Action item:
Nothing but the lines from the start of the entries through the line holding "Millard County (part) | UT | + |" is to be repeated, exactly and with pictures excluded.

──────── Dataset excerpts ────────

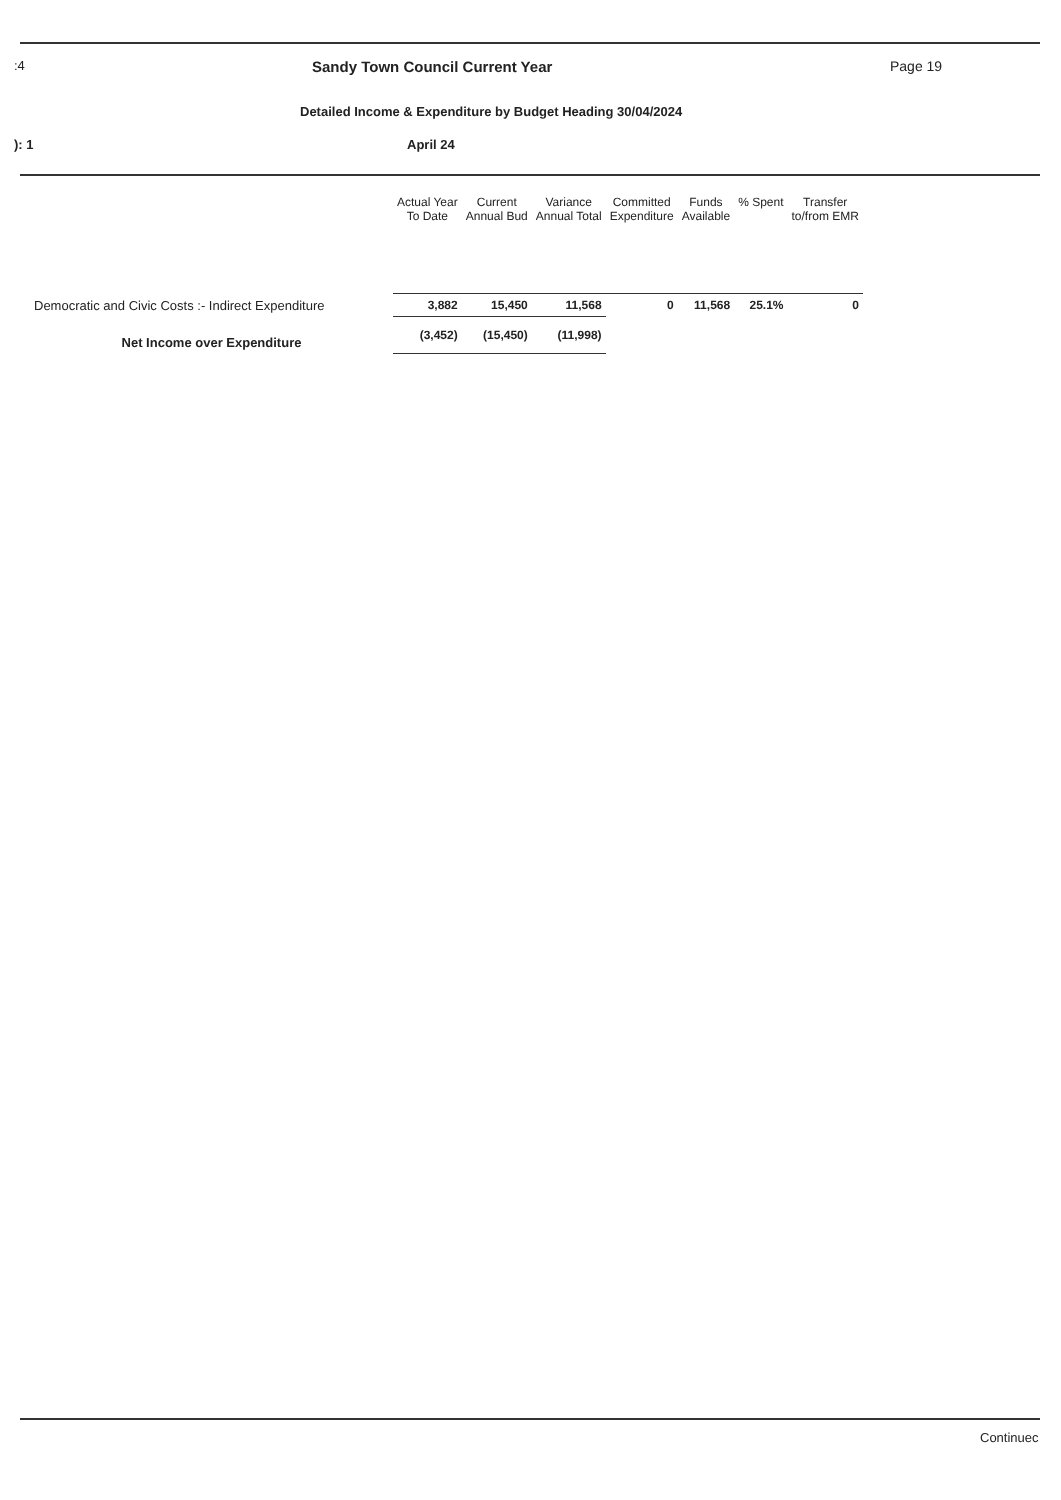:4 Sandy Town Council Current Year Page 19
Detailed Income & Expenditure by Budget Heading 30/04/2024
): 1 April 24
| | Actual Year To Date | Current Annual Bud | Variance Annual Total | Committed Expenditure | Funds Available | % Spent | Transfer to/from EMR | |
| --- | --- | --- | --- | --- | --- | --- | --- | --- |
| Democratic and Civic Costs :- Indirect Expenditure | 3,882 | 15,450 | 11,568 | 0 | 11,568 | 25.1% | 0 | |
| Net Income over Expenditure | (3,452) | (15,450) | (11,998) | | | | | |
Continuec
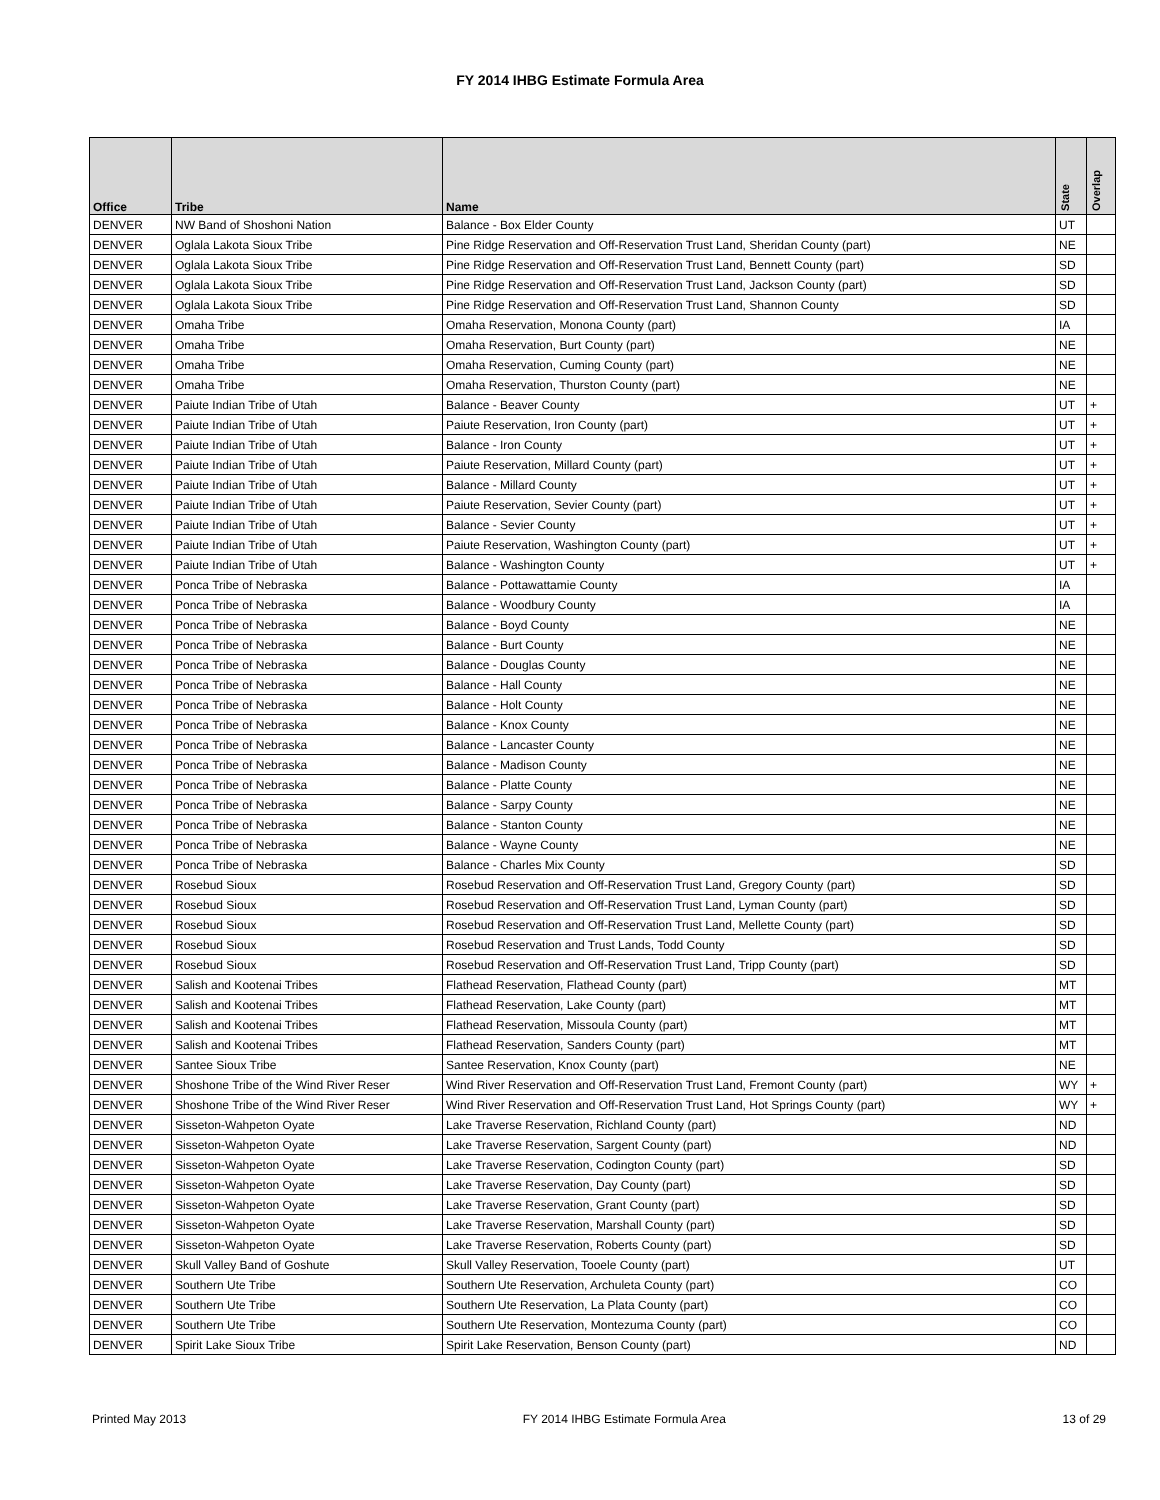FY 2014 IHBG Estimate Formula Area
| Office | Tribe | Name | State | Overlap |
| --- | --- | --- | --- | --- |
| DENVER | NW Band of Shoshoni Nation | Balance - Box Elder County | UT | |
| DENVER | Oglala Lakota Sioux Tribe | Pine Ridge Reservation and Off-Reservation Trust Land, Sheridan County (part) | NE | |
| DENVER | Oglala Lakota Sioux Tribe | Pine Ridge Reservation and Off-Reservation Trust Land, Bennett County (part) | SD | |
| DENVER | Oglala Lakota Sioux Tribe | Pine Ridge Reservation and Off-Reservation Trust Land, Jackson County (part) | SD | |
| DENVER | Oglala Lakota Sioux Tribe | Pine Ridge Reservation and Off-Reservation Trust Land, Shannon County | SD | |
| DENVER | Omaha Tribe | Omaha Reservation, Monona County (part) | IA | |
| DENVER | Omaha Tribe | Omaha Reservation, Burt County (part) | NE | |
| DENVER | Omaha Tribe | Omaha Reservation, Cuming County (part) | NE | |
| DENVER | Omaha Tribe | Omaha Reservation, Thurston County (part) | NE | |
| DENVER | Paiute Indian Tribe of Utah | Balance - Beaver County | UT | + |
| DENVER | Paiute Indian Tribe of Utah | Paiute Reservation, Iron County (part) | UT | + |
| DENVER | Paiute Indian Tribe of Utah | Balance - Iron County | UT | + |
| DENVER | Paiute Indian Tribe of Utah | Paiute Reservation, Millard County (part) | UT | + |
| DENVER | Paiute Indian Tribe of Utah | Balance - Millard County | UT | + |
| DENVER | Paiute Indian Tribe of Utah | Paiute Reservation, Sevier County (part) | UT | + |
| DENVER | Paiute Indian Tribe of Utah | Balance - Sevier County | UT | + |
| DENVER | Paiute Indian Tribe of Utah | Paiute Reservation, Washington County (part) | UT | + |
| DENVER | Paiute Indian Tribe of Utah | Balance - Washington County | UT | + |
| DENVER | Ponca Tribe of Nebraska | Balance - Pottawattamie County | IA | |
| DENVER | Ponca Tribe of Nebraska | Balance - Woodbury County | IA | |
| DENVER | Ponca Tribe of Nebraska | Balance - Boyd County | NE | |
| DENVER | Ponca Tribe of Nebraska | Balance - Burt County | NE | |
| DENVER | Ponca Tribe of Nebraska | Balance - Douglas County | NE | |
| DENVER | Ponca Tribe of Nebraska | Balance - Hall County | NE | |
| DENVER | Ponca Tribe of Nebraska | Balance - Holt County | NE | |
| DENVER | Ponca Tribe of Nebraska | Balance - Knox County | NE | |
| DENVER | Ponca Tribe of Nebraska | Balance - Lancaster County | NE | |
| DENVER | Ponca Tribe of Nebraska | Balance - Madison County | NE | |
| DENVER | Ponca Tribe of Nebraska | Balance - Platte County | NE | |
| DENVER | Ponca Tribe of Nebraska | Balance - Sarpy County | NE | |
| DENVER | Ponca Tribe of Nebraska | Balance - Stanton County | NE | |
| DENVER | Ponca Tribe of Nebraska | Balance - Wayne County | NE | |
| DENVER | Ponca Tribe of Nebraska | Balance - Charles Mix County | SD | |
| DENVER | Rosebud Sioux | Rosebud Reservation and Off-Reservation Trust Land, Gregory County (part) | SD | |
| DENVER | Rosebud Sioux | Rosebud Reservation and Off-Reservation Trust Land, Lyman County (part) | SD | |
| DENVER | Rosebud Sioux | Rosebud Reservation and Off-Reservation Trust Land, Mellette County (part) | SD | |
| DENVER | Rosebud Sioux | Rosebud Reservation and Trust Lands, Todd County | SD | |
| DENVER | Rosebud Sioux | Rosebud Reservation and Off-Reservation Trust Land, Tripp County (part) | SD | |
| DENVER | Salish and Kootenai Tribes | Flathead Reservation, Flathead County (part) | MT | |
| DENVER | Salish and Kootenai Tribes | Flathead Reservation, Lake County (part) | MT | |
| DENVER | Salish and Kootenai Tribes | Flathead Reservation, Missoula County (part) | MT | |
| DENVER | Salish and Kootenai Tribes | Flathead Reservation, Sanders County (part) | MT | |
| DENVER | Santee Sioux Tribe | Santee Reservation, Knox County (part) | NE | |
| DENVER | Shoshone Tribe of the Wind River Reser | Wind River Reservation and Off-Reservation Trust Land, Fremont County (part) | WY | + |
| DENVER | Shoshone Tribe of the Wind River Reser | Wind River Reservation and Off-Reservation Trust Land, Hot Springs County (part) | WY | + |
| DENVER | Sisseton-Wahpeton Oyate | Lake Traverse Reservation, Richland County (part) | ND | |
| DENVER | Sisseton-Wahpeton Oyate | Lake Traverse Reservation, Sargent County (part) | ND | |
| DENVER | Sisseton-Wahpeton Oyate | Lake Traverse Reservation, Codington County (part) | SD | |
| DENVER | Sisseton-Wahpeton Oyate | Lake Traverse Reservation, Day County (part) | SD | |
| DENVER | Sisseton-Wahpeton Oyate | Lake Traverse Reservation, Grant County (part) | SD | |
| DENVER | Sisseton-Wahpeton Oyate | Lake Traverse Reservation, Marshall County (part) | SD | |
| DENVER | Sisseton-Wahpeton Oyate | Lake Traverse Reservation, Roberts County (part) | SD | |
| DENVER | Skull Valley Band of Goshute | Skull Valley Reservation, Tooele County (part) | UT | |
| DENVER | Southern Ute Tribe | Southern Ute Reservation, Archuleta County (part) | CO | |
| DENVER | Southern Ute Tribe | Southern Ute Reservation, La Plata County (part) | CO | |
| DENVER | Southern Ute Tribe | Southern Ute Reservation, Montezuma County (part) | CO | |
| DENVER | Spirit Lake Sioux Tribe | Spirit Lake Reservation, Benson County (part) | ND | |
Printed May 2013 FY 2014 IHBG Estimate Formula Area 13 of 29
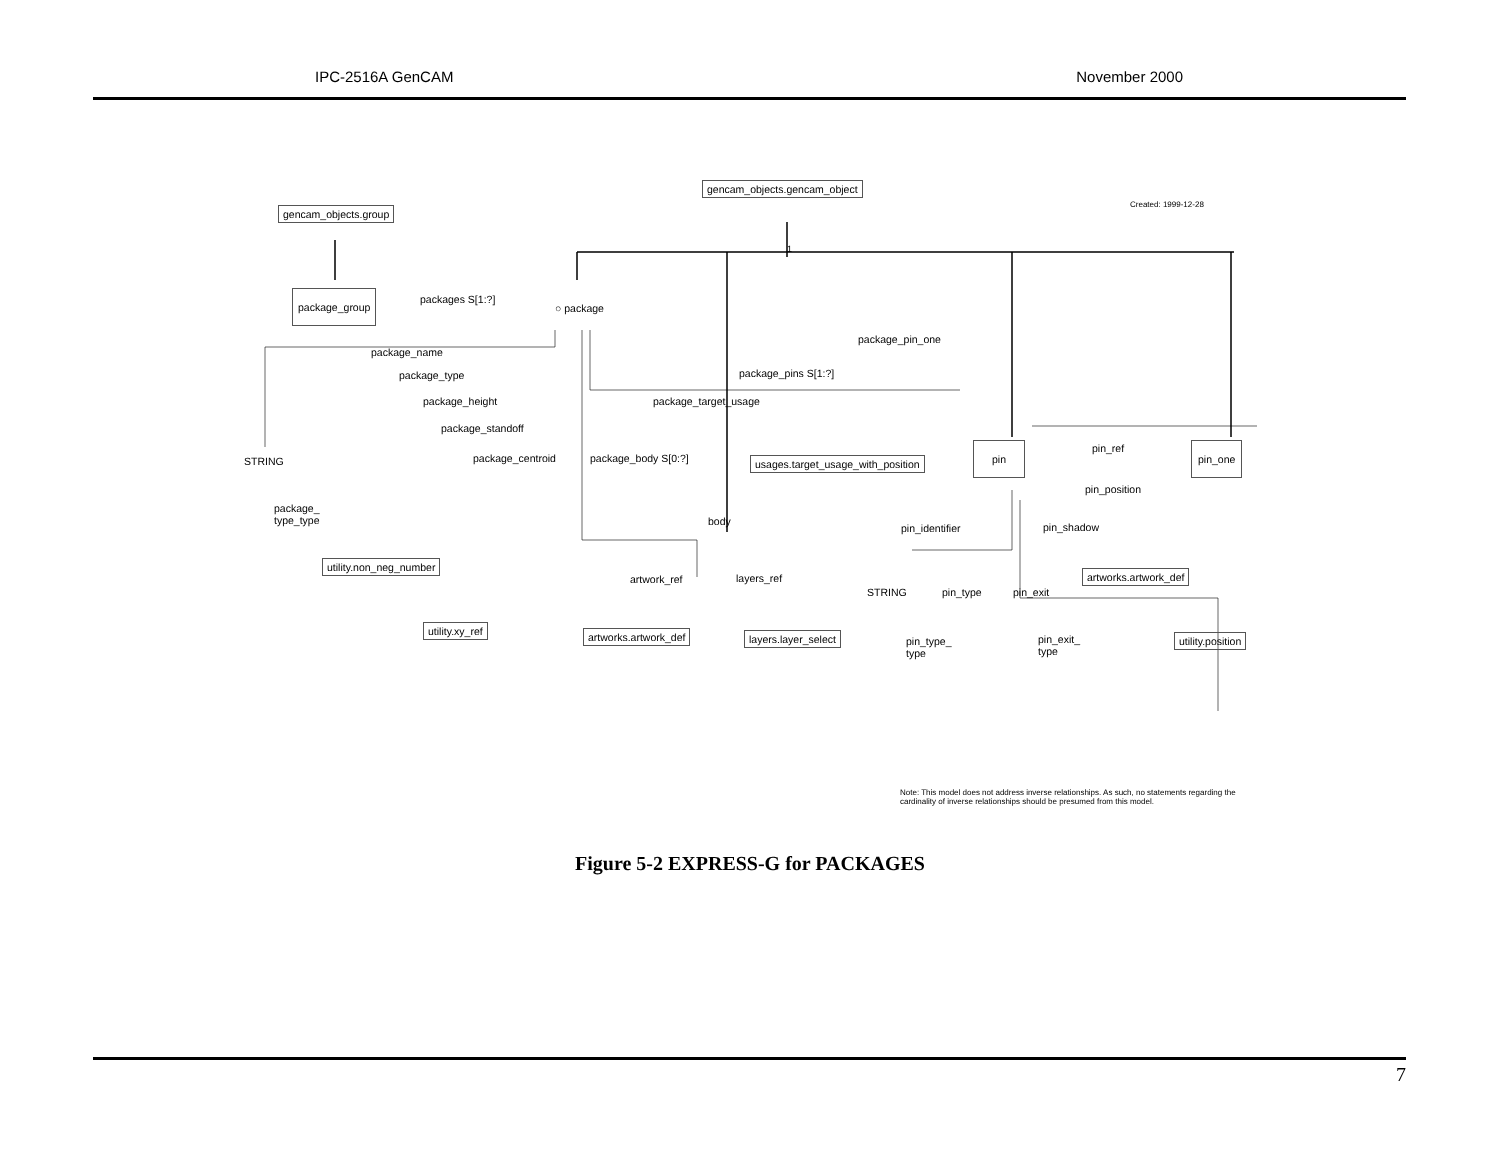IPC-2516A GenCAM November 2000
gencam_objects.group
gencam_objects.gencam_object
Created: 1999-12-28
1
package_group packages S[1:?]
○ package
package_pin_one
package_name
package_type package_pins S[1:?]
package_height package_target_usage
package_standoff
package_centroid package_body S[0:?]
STRING usages.target_usage_with_position
pin pin_ref pin_one
pin_position
package_
type_type
body
pin_identifier pin_shadow
utility.non_neg_number
artwork_ref layers_ref artworks.artwork_def
STRING pin_type pin_exit
utility.xy_ref artworks.artwork_def layers.layer_select
pin_type_
type
pin_exit_
type
utility.position
Note: This model does not address inverse relationships. As such, no statements regarding the cardinality of inverse relationships should be presumed from this model.
Figure 5-2 EXPRESS-G for PACKAGES
7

────────

Answer to this exercise:
:4 Sandy Town Council Current Year Page 19
Detailed Income & Expenditure by Budget Heading 30/04/2024
): 1 April 24
| | Actual Year To Date | Current Annual Bud | Variance Annual Total | Committed Expenditure | Funds Available | % Spent | Transfer to/from EMR | |
| --- | --- | --- | --- | --- | --- | --- | --- | --- |
| Democratic and Civic Costs :- Indirect Expenditure | 3,882 | 15,450 | 11,568 | 0 | 11,568 | 25.1% | 0 | |
| Net Income over Expenditure | (3,452) | (15,450) | (11,998) | | | | | |
Continuec
FY 2014 IHBG Estimate Formula Area
| Office | Tribe | Name | State | Overlap |
| --- | --- | --- | --- | --- |
| DENVER | NW Band of Shoshoni Nation | Balance - Box Elder County | UT | |
| DENVER | Oglala Lakota Sioux Tribe | Pine Ridge Reservation and Off-Reservation Trust Land, Sheridan County (part) | NE | |
| DENVER | Oglala Lakota Sioux Tribe | Pine Ridge Reservation and Off-Reservation Trust Land, Bennett County (part) | SD | |
| DENVER | Oglala Lakota Sioux Tribe | Pine Ridge Reservation and Off-Reservation Trust Land, Jackson County (part) | SD | |
| DENVER | Oglala Lakota Sioux Tribe | Pine Ridge Reservation and Off-Reservation Trust Land, Shannon County | SD | |
| DENVER | Omaha Tribe | Omaha Reservation, Monona County (part) | IA | |
| DENVER | Omaha Tribe | Omaha Reservation, Burt County (part) | NE | |
| DENVER | Omaha Tribe | Omaha Reservation, Cuming County (part) | NE | |
| DENVER | Omaha Tribe | Omaha Reservation, Thurston County (part) | NE | |
| DENVER | Paiute Indian Tribe of Utah | Balance - Beaver County | UT | + |
| DENVER | Paiute Indian Tribe of Utah | Paiute Reservation, Iron County (part) | UT | + |
| DENVER | Paiute Indian Tribe of Utah | Balance - Iron County | UT | + |
| DENVER | Paiute Indian Tribe of Utah | Paiute Reservation, Millard County (part) | UT | + |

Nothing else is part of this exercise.